Frances Palmer, NZRN, MA

JOHN MOLLER’S POEMS 

(John Moller  has given the author permission include his work 'in any media when writing for schools, as another war veteran (though civilian)

Excerpts from poems by John Moller, a military officer in a NZ Army unit in Vietnam. Full poems on www.punjipit.org

The Military Museum

Soft steps now and hushed voices,

glittering eyes of youth seduced

by the latent omnipotent power

of gun metal and the hope of adventure,

not seeing the truth of it in fondling,

turning in the hands of now quiet blades,

nor recognising the evil imagination

and imposition of suffering by political will.

The Greatest Lie

Wall to wall vision in soft technicolour

portraying the absolute adventure of war

and the most certain triumph of good over evil

There were no secrets in our war and perhaps

it’s just as well Vietnam invaded your lounges

whilst you ate your supper and fidgeted at

the sight of immodest decapitation and the sounds

of napalm crucifying the backs of running children.

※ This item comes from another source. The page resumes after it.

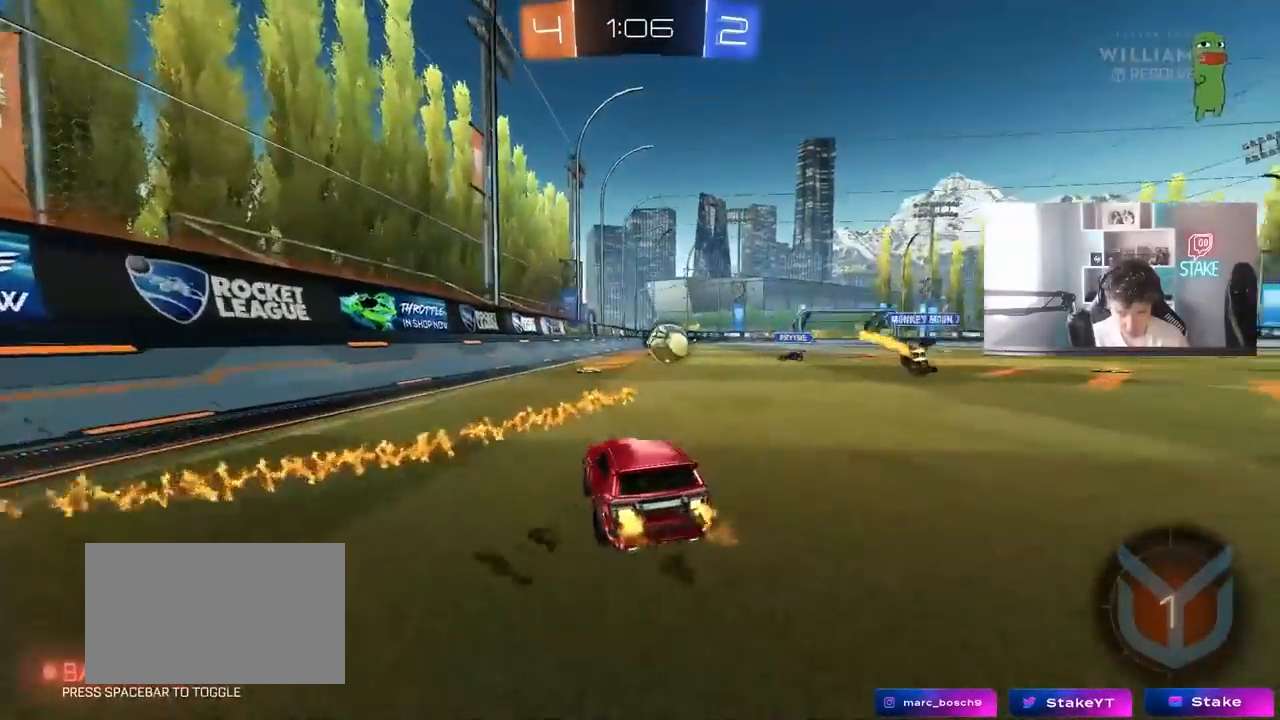
{"keys": ["a", "w"], "mouse": [], "mouse_move": "still", "events": [[50, "w", "up"], [100, "a", "down"], [233, "shift", "down"], [333, "shift", "up"], [383, "w", "down"]]}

For otherwise you would believe

the greatest lie of them all:

War is not real,

War is a Hollywood image,

War is fun.

Aotearoa NZ 1890s to 1990s participation and resistance to international war

Image:Supplied

This free history resource, being posted to NZ school History Depts in Term 4, includes responses to 20th century international conflict often overlooked in the past. The resource views systems and the range of responses to systems through multiple lenses. It looks at past government policies on international war, cooperation and resistance to these policies, government responses to resistance and the impacts these had on people, and how individuals and groups sought to assert their rights. The Mau movement in Samoa and nuclear-free movement in New Zealand are examples of how social action and political engagement brought about changes which impacted political decisions and national identity.